State-Level Policy Implementation
While central government policies provide the overarching framework, states including Rajasthan, Tamil Nadu, Karnataka, Gujarat, Maharashtra, Telangana, Bihar, and Kerala are implementing localized BESS deployment strategies. For example, states allocate VGF-backed capacity through tailored procurement, with some states like Uttar Pradesh receiving 2,500 MWh under the original VGF scheme and an additional 1,500 MWh under the PSDF scheme, enabling state-level energy storage requirements to be met while generating revenue for state utilities and distributors.
Challenges and Evolving Policy Responses
Despite these comprehensive measures, certain challenges persist. GST and customs duty structures remain higher than ideal for promoting BESS competitiveness, with IESA and industry stakeholders advocating for 5 percent uniform GST treatment. The recent CERC regulatory sandbox provision—allowing experimentation with innovative storage technologies and business models at costs up to 0.5 percent of annual fixed costs or ₹100 crores annually—signals government openness to addressing emerging challenges through adaptive regulation.

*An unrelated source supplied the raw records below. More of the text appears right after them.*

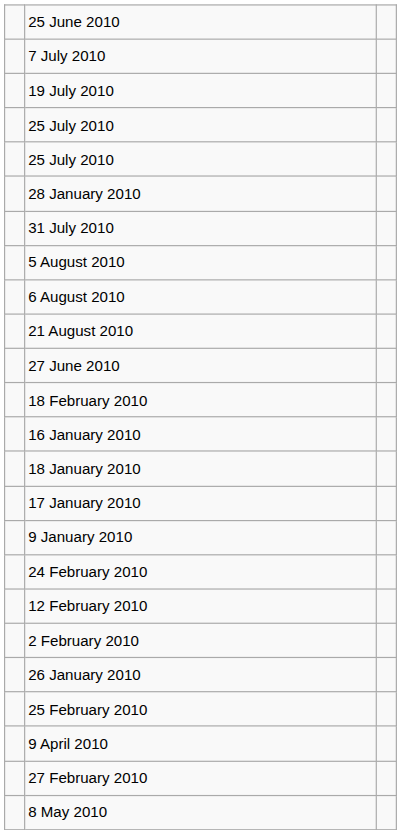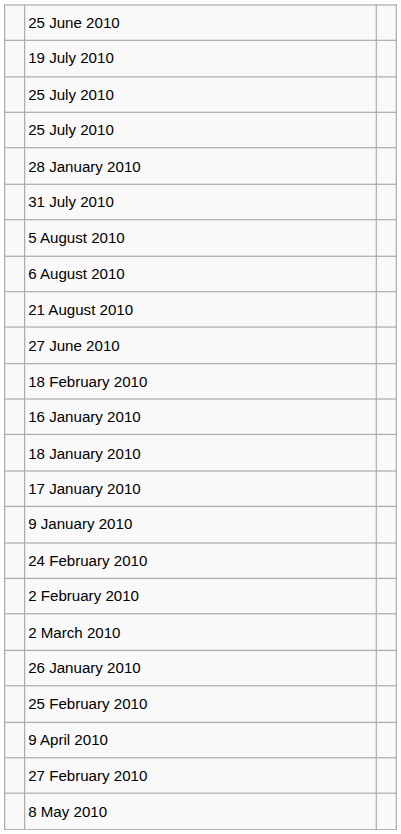- row: 7 July 2010
- row: 12 February 2010
+ row: 2 March 2010
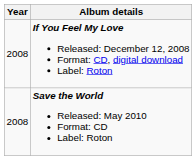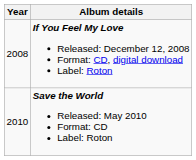Save the World Released: May 2010 Format: CD Label: Roton | Year: 2008 -> 2010
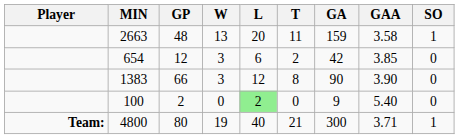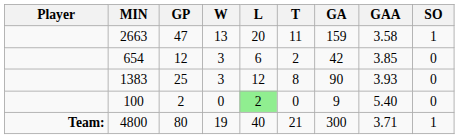2663 | GP: 48 -> 47
1383 | GP: 66 -> 25
1383 | GAA: 3.90 -> 3.93
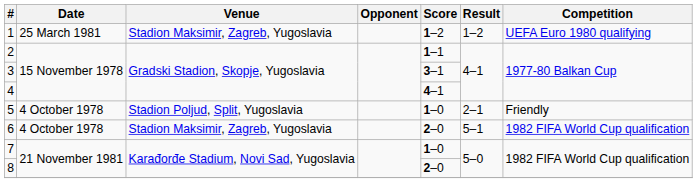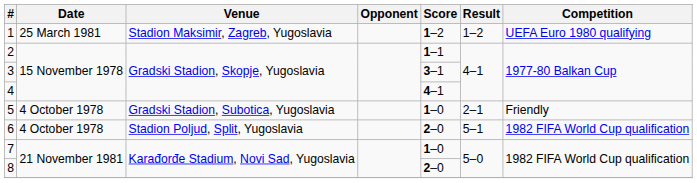5 | Venue: Stadion Poljud, Split, Yugoslavia -> Gradski Stadion, Subotica, Yugoslavia
6 | Venue: Stadion Maksimir, Zagreb, Yugoslavia -> Stadion Poljud, Split, Yugoslavia
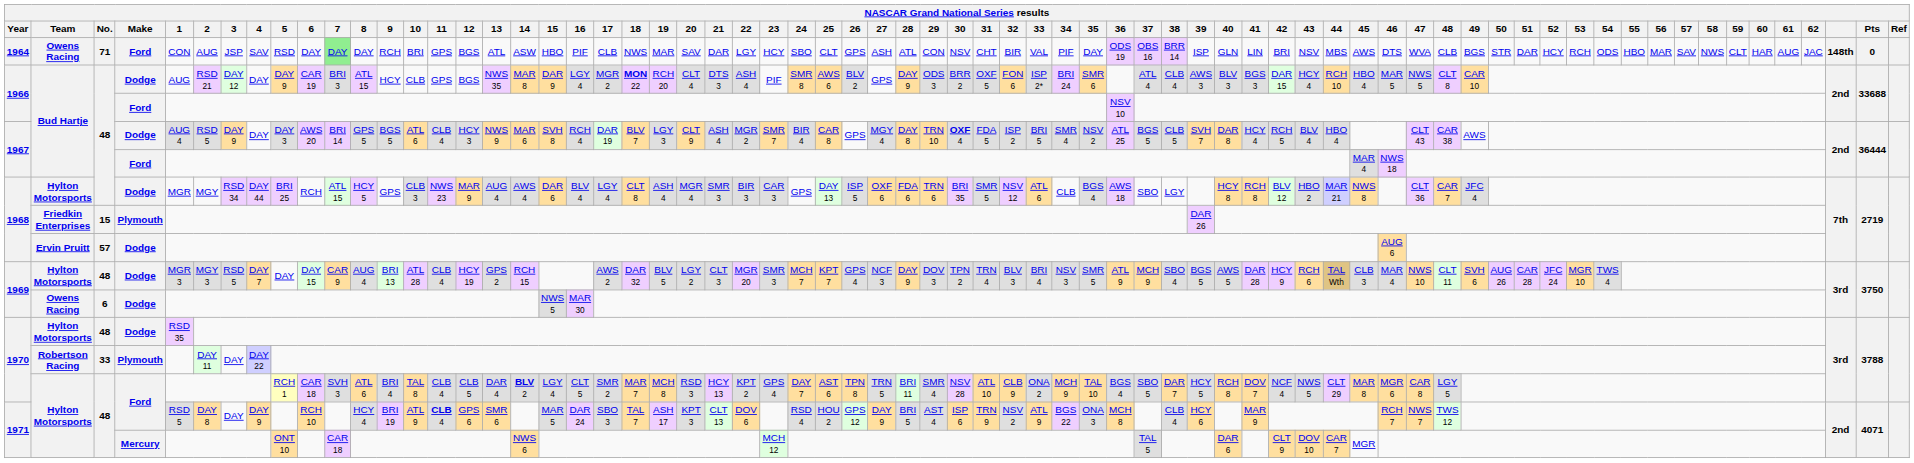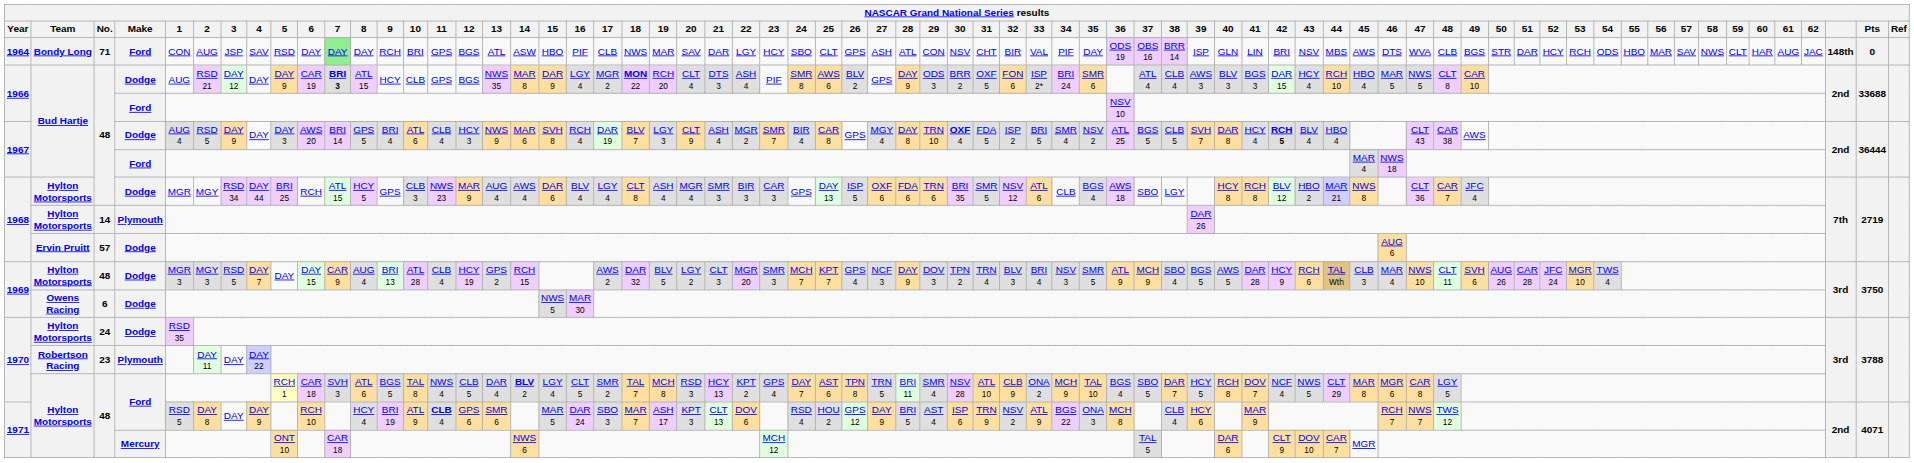1964 | Team: Owens Racing -> Bondy Long
1966 / Dodge | 7: normal -> bold
1967 / Dodge | 9: BGS 5 -> BRI 4
1967 / Dodge | 42: normal -> bold
1968 / Plymouth | Team: Friedkin Enterprises -> Hylton Motorsports
1968 / Plymouth | No.: 15 -> 14
1970 / Dodge | No.: 48 -> 24
1970 / Plymouth | No.: 33 -> 23
1970 / Ford | 9: BRI 4 -> BGS 5
1970 / Ford | 11: CLB 4 -> NWS 4
1970 / Ford | 18: MAR 7 -> TAL 7
1971 / Ford | 18: TAL 7 -> MAR 7
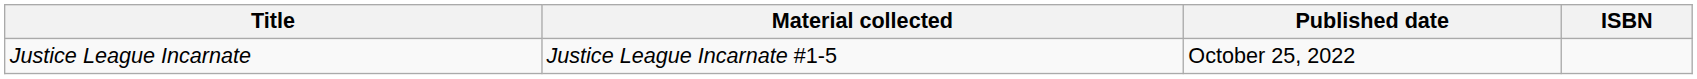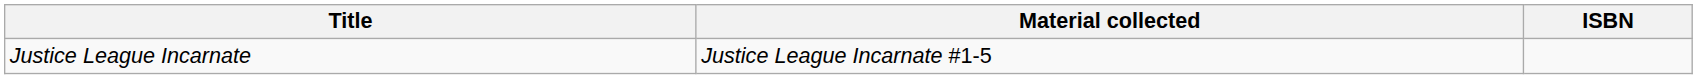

Conclusion: A Holistic Policy Ecosystem
The Indian government’s approach to supporting BESS deployment integrates direct financial support (VGF and PSDF schemes), manufacturing incentives (PLI for battery cells), regulatory clarity (CERC IESS framework), transmission cost relief (ISTS waivers), mandated demand (ESO), and technical standardization into a coherent policy ecosystem. With over ₹91 billion committed across VGF and PSDF schemes alone, coupled with ₹18,100 crores in PLI support for manufacturing, and major recent regulatory reforms, India has created conditions for scaling utility-scale BESS to meet the 411 GWh storage requirement projected by the Central Electricity Authority by 2032. These policies collectively position BESS as central to India’s energy transition, transforming renewable energy from variable to dispatchable power while strengthening grid flexibility and security.